Le coût qui a transformé le chaos en ordre
La preuve de travail est aujourd’hui souvent critiquée pour sa consommation d’énergie. La discussion est complexe et continue. Mais il est une erreur de sortir le contexte. Il y a une preuve de travail parce que les systèmes ouverts sont des environnements hostiles. N’importe qui peut les attaquer. N’importe qui peut en exploiter les failles. Hashcash et Bitcoin le font tous deux sur le même principe, à savoir que les acteurs malveillants sont inévitables.
La preuve de travail ne cherche pas à les éradiquer, mais à leur faire payer.

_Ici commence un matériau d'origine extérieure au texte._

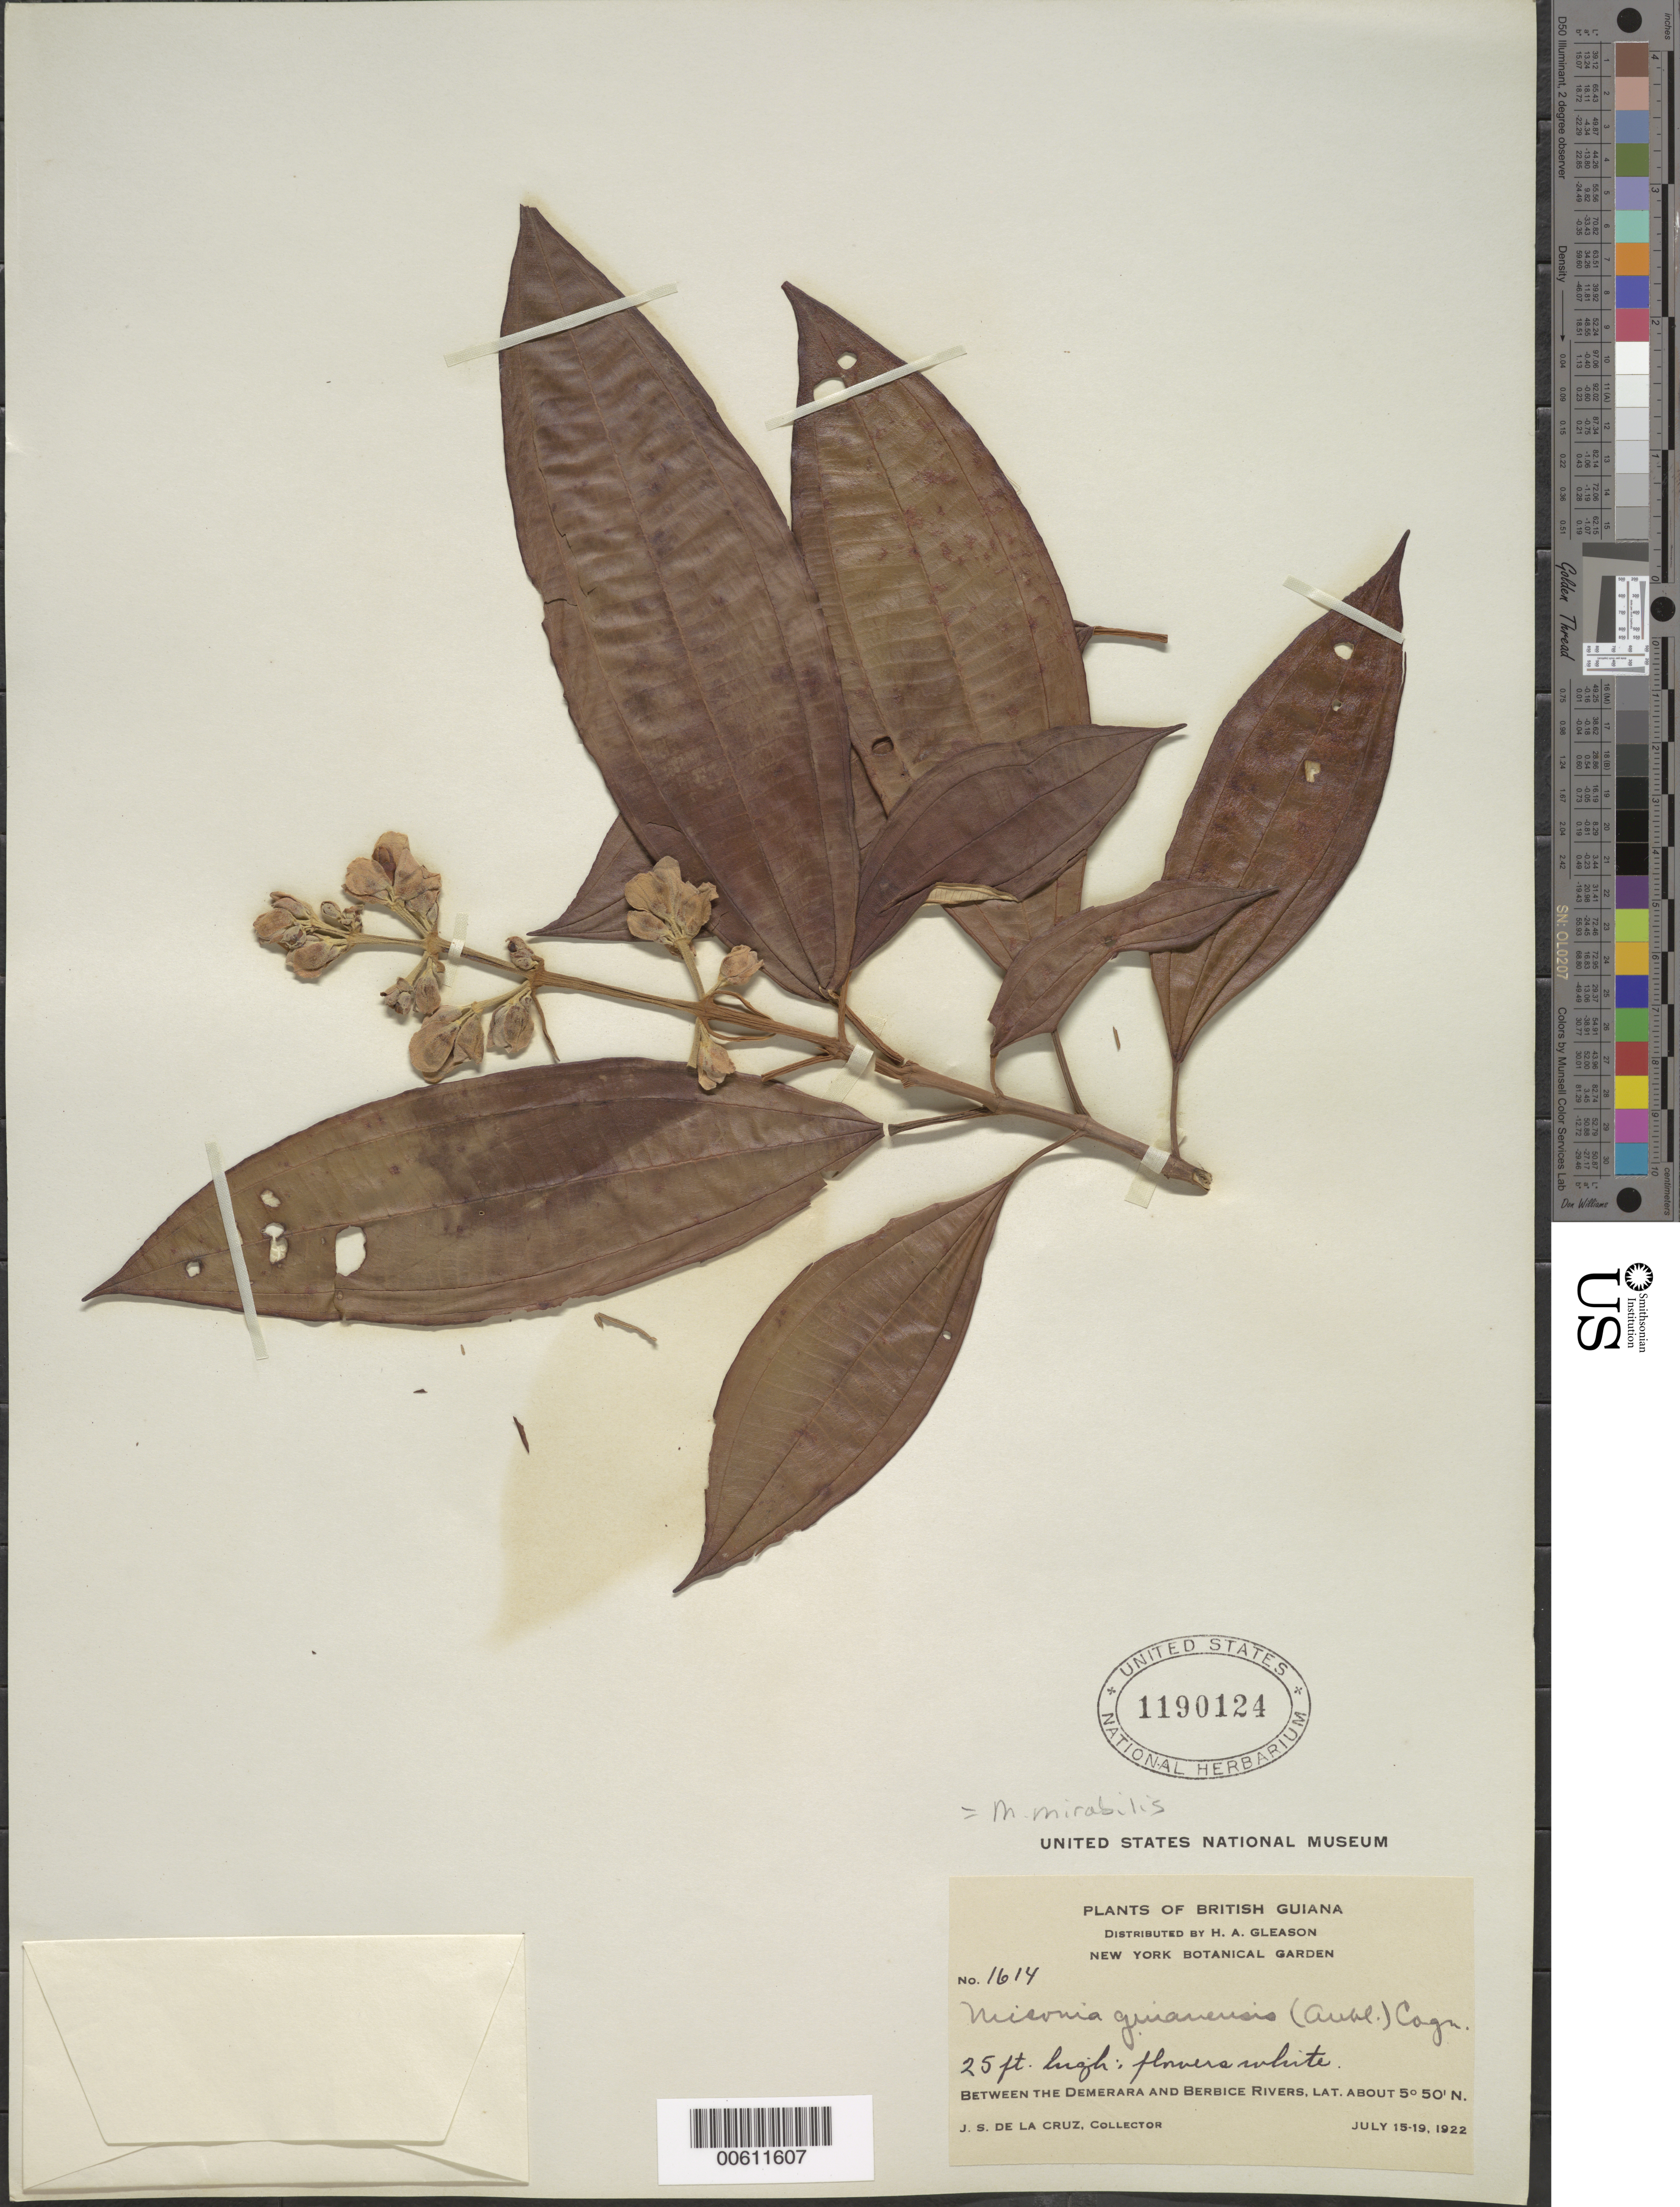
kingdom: Plantae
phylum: Tracheophyta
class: Magnoliopsida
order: Myrtales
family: Melastomataceae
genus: Miconia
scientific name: Miconia mirabilis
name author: (Aubl.) L.O. Williams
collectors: J. S. de la Cruz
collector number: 1614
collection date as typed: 15-Jul-22 to 19-Jul-22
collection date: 1922-07-15/1922-07-19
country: Guyana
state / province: U. Demerara-Berbice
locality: Demerara River to the Berbice River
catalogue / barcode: US 1190124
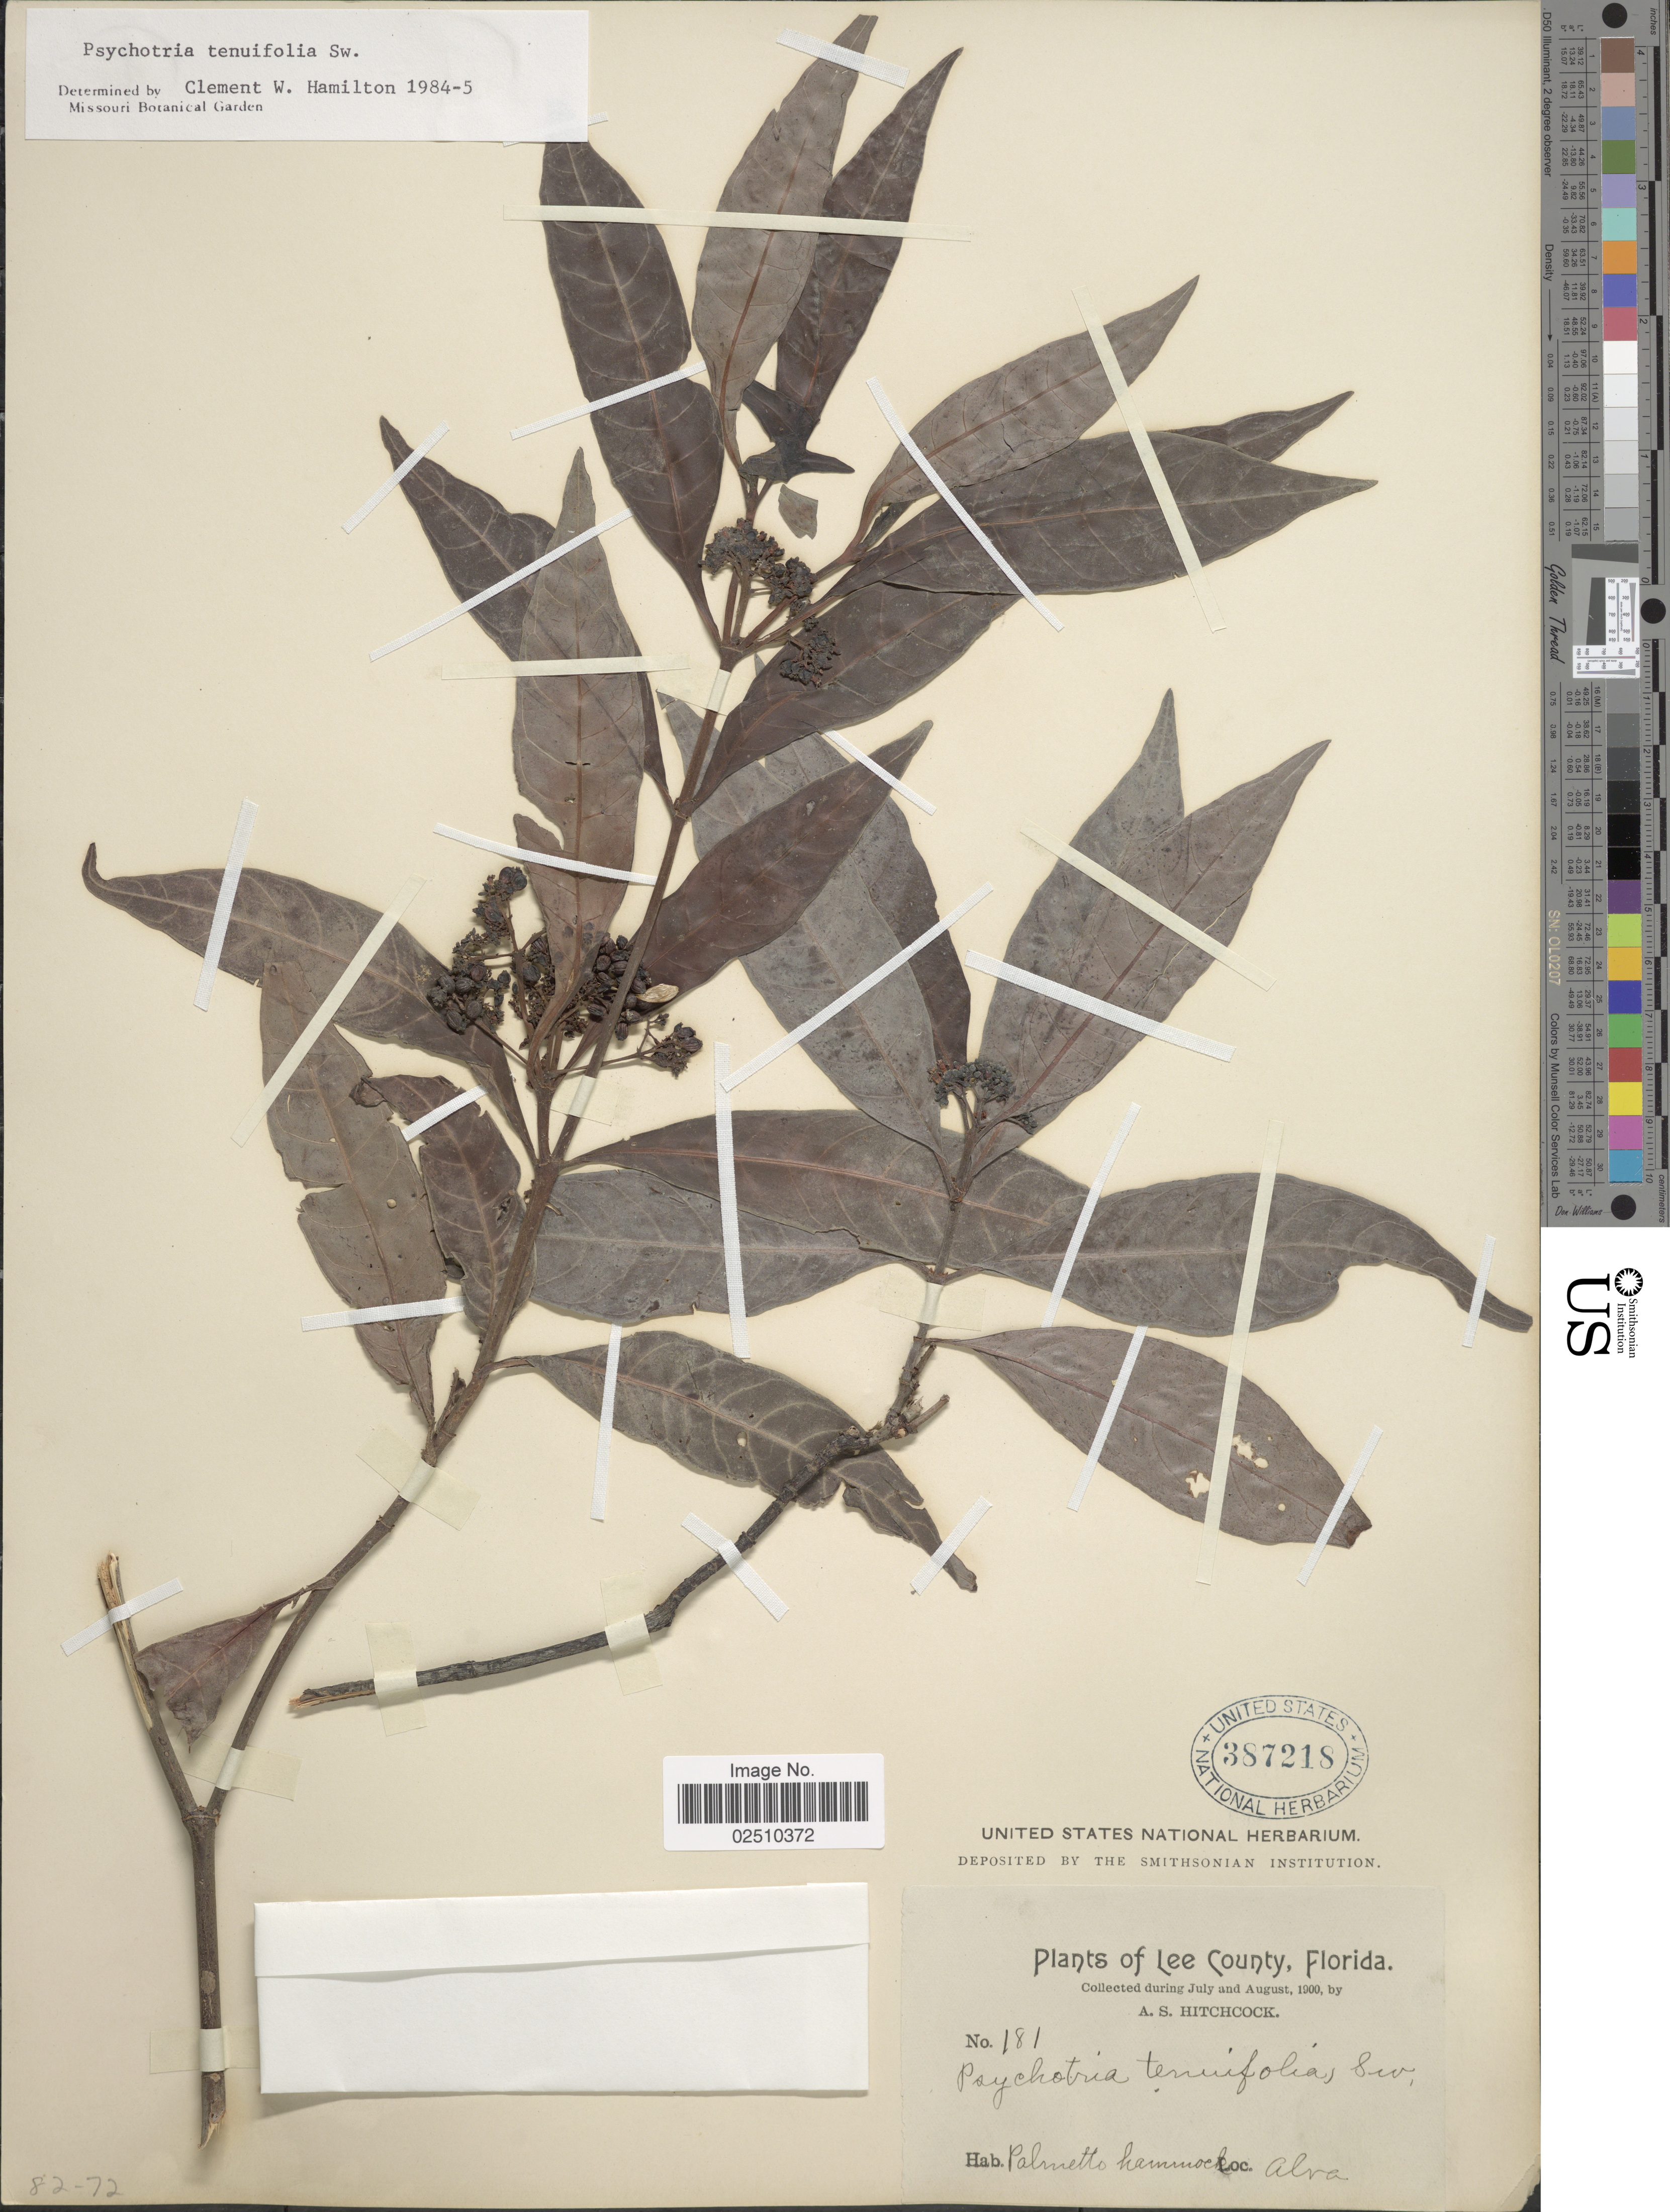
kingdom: Plantae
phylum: Tracheophyta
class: Magnoliopsida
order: Gentianales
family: Rubiaceae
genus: Psychotria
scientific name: Psychotria tenuifolia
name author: Sw.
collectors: A. S. Hitchcock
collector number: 181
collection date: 1900-07/1900-08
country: United States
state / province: Florida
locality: Lee County, Palmetto hammock, Alva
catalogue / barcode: US 387218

Une telle philosophie est plus profonde que la technologie. Elle représente une vision du monde, préconditionnée par la méfiance envers la concentration de l’autorité et la croyance en des régulations dépersonnalisées. Hashcash ne demandait pas aux utilisateurs d’agir. Il offrait des incitations à suivre un bon comportement. Bitcoin le fait aussi à l’échelle planétaire.
Avec le recul, Hashcash est prophétique. Une petite proposition pour sécuriser les boîtes mail a conduit à la définition du principe de la finance décentralisée. C’est une leçon que les idées révolutionnaires viennent souvent sous la forme de solutions humbles.
La blockchain n’a pas été lancée avec une ambition. Elle a commencé avec le spam.
En ce sens, l’héritage d’Adam Back n’est pas la création de la monnaie ou la prévision de ce qui va arriver. Il concerne la pose de la bonne question au bon moment : Et si la participation elle-même nécessitait une démonstration ? Cette question a modifié la réflexion sur la confiance, la sécurité et la valeur à l’ère numérique.
Hashcash n’avait pas pour but de devenir célèbre. Il était destiné à fonctionner. Et en fonctionnant, il s’est involontairement transformé en l’un des concepts les plus importants de l’internet moderne, une idée qui finirait par rapporter des milliards de dollars, des millions d’utilisateurs, et le système financier le plus solide que l’internet ait jamais créé.
Ce qui a commencé comme un mécanisme de défense est devenu une base. Ce qui a commencé par la méfiance s’est terminé par la confiance. Et ce qui était une solution au spam s’est avéré être la colonne vertébrale de Bitcoin lui-même.